Magnetic resonance imaging (MRI) falsely detects breast cancer in five out every six positive scans, research shows, however such a high rate of false positives does not impact upon a woman's decision to have prophylactic mastectomy.

Researchers at the Hereditary Cancer Clinic at Radbound University Nijmegen Medical Centre analysed 196 women aged between 21 and 68 with a BRCA1 or BRCA2 mutation over two years.

Females with a BRCA mutation made six-monthly visits to hospital for a mammography and an MRI, where researchers recorded whether women had a preference for ongoing surveillance, or prophylactic mastectomy and/or a prophylactic salpingo-oophorectomy on their first visit.

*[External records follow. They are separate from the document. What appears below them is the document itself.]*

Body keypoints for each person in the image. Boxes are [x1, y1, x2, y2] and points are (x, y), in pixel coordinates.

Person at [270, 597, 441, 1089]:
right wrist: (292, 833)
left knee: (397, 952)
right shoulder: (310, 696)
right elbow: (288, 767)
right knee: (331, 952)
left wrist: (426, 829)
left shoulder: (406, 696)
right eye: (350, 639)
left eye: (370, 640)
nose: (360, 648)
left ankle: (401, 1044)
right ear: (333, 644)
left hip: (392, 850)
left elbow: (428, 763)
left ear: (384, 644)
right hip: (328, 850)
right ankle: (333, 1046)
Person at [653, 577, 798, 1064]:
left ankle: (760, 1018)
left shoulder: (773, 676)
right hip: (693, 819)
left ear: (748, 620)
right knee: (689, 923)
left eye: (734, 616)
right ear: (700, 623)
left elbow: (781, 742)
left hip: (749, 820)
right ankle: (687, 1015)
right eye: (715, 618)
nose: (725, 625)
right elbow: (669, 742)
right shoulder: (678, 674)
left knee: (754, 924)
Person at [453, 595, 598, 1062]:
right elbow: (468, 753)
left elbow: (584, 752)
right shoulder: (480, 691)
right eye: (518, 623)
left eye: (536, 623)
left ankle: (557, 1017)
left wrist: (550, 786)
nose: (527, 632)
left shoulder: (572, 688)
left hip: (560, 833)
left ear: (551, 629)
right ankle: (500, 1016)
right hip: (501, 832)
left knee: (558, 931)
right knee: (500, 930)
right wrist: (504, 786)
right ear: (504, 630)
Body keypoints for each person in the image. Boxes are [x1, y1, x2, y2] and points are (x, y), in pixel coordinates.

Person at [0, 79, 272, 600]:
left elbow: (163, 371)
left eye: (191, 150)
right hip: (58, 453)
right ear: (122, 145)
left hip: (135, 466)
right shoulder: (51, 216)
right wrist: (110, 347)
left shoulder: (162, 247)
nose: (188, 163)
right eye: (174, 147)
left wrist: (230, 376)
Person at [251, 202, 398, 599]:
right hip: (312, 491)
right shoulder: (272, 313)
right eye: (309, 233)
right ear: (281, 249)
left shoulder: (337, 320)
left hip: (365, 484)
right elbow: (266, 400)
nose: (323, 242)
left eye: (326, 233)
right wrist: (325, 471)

Analysis showed 41 per cent of the women had at least one positive MRI or mammogram, with breast cancer detected in 17 women (11 from scanning, four during prophylactic mastectomy and two during the interval between surveillance visits).

The sensitivity of mammography (the proportion of true positives) was 41 per cent, while for MRI it was 60 per cent. For the two combined it was 71 per cent.

The specificity of the techniques (proportion of true negatives) was found to be 93 per cent for mammography and 90 per cent for MRI or a combination.

"When we looked at the positive MRI results, we found that 83 per cent of them could not be confirmed histologically and were, therefore, false positives: five out of every six positive MRI scans," Dr Nicoline Hoogerbrugge, head of the Hereditary Cancer Clinic, said.

In prophylactic mastectomy 30 per cent of participants expressed a preference for the treatment, three had no preference, while the remainder preferred to have ongoing surveillance.

After some of these women had a positive scan, mastectomy was carried out in 90 per cent of those women who had expressed a preference, and in only 31 per cent of those who had preferred surveillance.

Researchers suggest that personal beliefs and the psychological impact of women's family medical histories appeared of great import in women's decision-making process.

Approximately six per cent of BRCA mutation carriers showing normal findings from their clinical surveillance, mammograms and MRIs, and who underwent an intended prophylactic mastectomy, had an unsuspected malignancy.

One of these tumours was four millimetres in size, however three were DCIS between six and 15mm, causing researchers to conclude that further improvement of early breast cancer detection was necessary.

The findings are published in the Annals of Oncology.